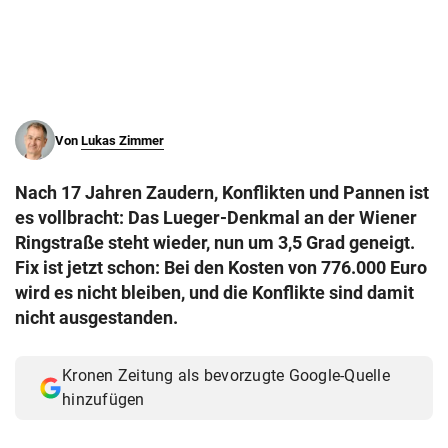
© Krone Multimedia GmbH & Co KG 2026
Muthgasse 2, 1190 Wien
Von
Lukas Zimmer
Nach 17 Jahren Zaudern, Konflikten und Pannen ist
es vollbracht: Das Lueger-Denkmal an der Wiener
Ringstraße steht wieder, nun um 3,5 Grad geneigt.
Fix ist jetzt schon: Bei den Kosten von 776.000 Euro
wird es nicht bleiben, und die Konflikte sind damit
nicht ausgestanden.
Kronen Zeitung als bevorzugte Google-Quelle
hinzufügen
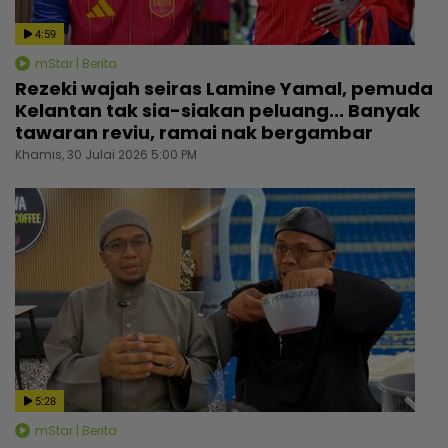
4:59
mStar | Berita
Rezeki wajah seiras Lamine Yamal, pemuda
Kelantan tak sia-siakan peluang... Banyak
tawaran reviu, ramai nak bergambar
Khamis, 30 Julai 2026 5:00 PM
5:28
mStar | Berita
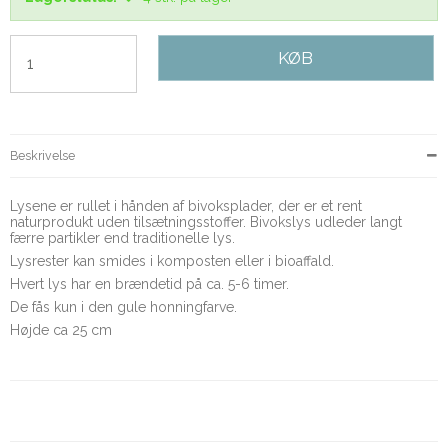
KØB
Beskrivelse
Lysene er rullet i hånden af bivoksplader, der er et rent
naturprodukt uden tilsætningsstoffer. Bivokslys udleder langt
færre partikler end traditionelle lys.
Lysrester kan smides i komposten eller i bioaffald.
Hvert lys har en brændetid på ca. 5-6 timer.
De fås kun i den gule honningfarve.
Højde ca 25 cm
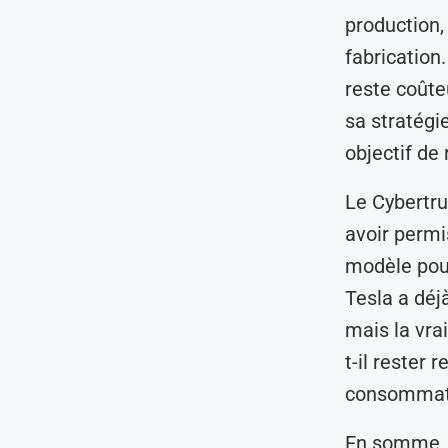
production,
fabrication.
reste coûteu
sa stratégi
objectif de
Le Cybertru
avoir permis
modèle pour
Tesla a déj
mais la vra
t-il rester 
consommat
En somme, b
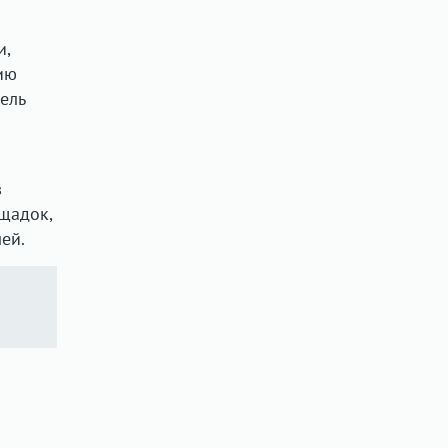
и,
ию
ель
в
щадок,
ей.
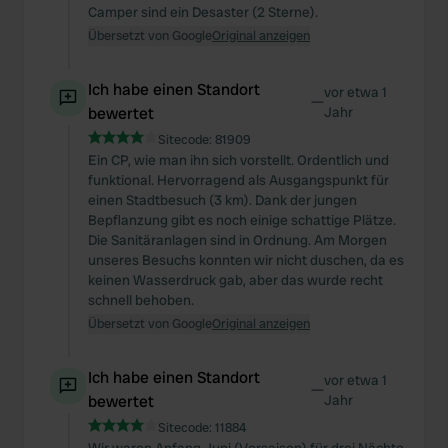
Camper sind ein Desaster (2 Sterne).
Übersetzt von Google
Original anzeigen
Ich habe einen Standort
vor etwa 1
—
bewertet
Jahr
Sitecode:
81909
Ein CP, wie man ihn sich vorstellt. Ordentlich und
funktional. Hervorragend als Ausgangspunkt für
einen Stadtbesuch (3 km). Dank der jungen
Bepflanzung gibt es noch einige schattige Plätze.
Die Sanitäranlagen sind in Ordnung. Am Morgen
unseres Besuchs konnten wir nicht duschen, da es
keinen Wasserdruck gab, aber das wurde recht
schnell behoben.
Übersetzt von Google
Original anzeigen
Ich habe einen Standort
vor etwa 1
—
bewertet
Jahr
Sitecode:
11884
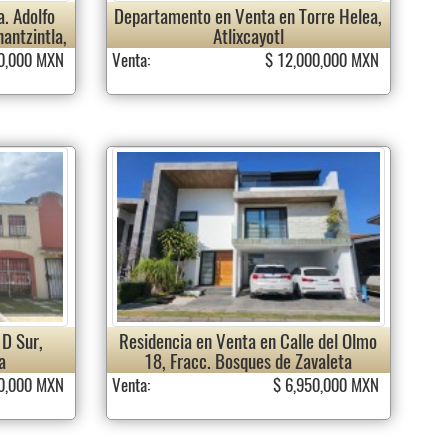
. Adolfo
Departamento en Venta en Torre Helea,
nantzintla,
Atlixcayotl
00,000 MXN
Venta:
$ 12,000,000 MXN
 D Sur,
Residencia en Venta en Calle del Olmo
a
18, Fracc. Bosques de Zavaleta
50,000 MXN
Venta:
$ 6,950,000 MXN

• _BRIEF_
Leaving out each picture, repeat exactly the lines above from the one that contains "Nach 17 Jahren" through the one that contains "Højde ca 25 cm".

• _RESULT OF THIS EXERCISE_
Nach 17 Jahren Zaudern, Konflikten und Pannen ist
es vollbracht: Das Lueger-Denkmal an der Wiener
Ringstraße steht wieder, nun um 3,5 Grad geneigt.
Fix ist jetzt schon: Bei den Kosten von 776.000 Euro
wird es nicht bleiben, und die Konflikte sind damit
nicht ausgestanden.
Kronen Zeitung als bevorzugte Google-Quelle
hinzufügen
4:59
mStar | Berita
Rezeki wajah seiras Lamine Yamal, pemuda
Kelantan tak sia-siakan peluang... Banyak
tawaran reviu, ramai nak bergambar
Khamis, 30 Julai 2026 5:00 PM
5:28
mStar | Berita
KØB
Beskrivelse
Lysene er rullet i hånden af bivoksplader, der er et rent
naturprodukt uden tilsætningsstoffer. Bivokslys udleder langt
færre partikler end traditionelle lys.
Lysrester kan smides i komposten eller i bioaffald.
Hvert lys har en brændetid på ca. 5-6 timer.
De fås kun i den gule honningfarve.
Højde ca 25 cm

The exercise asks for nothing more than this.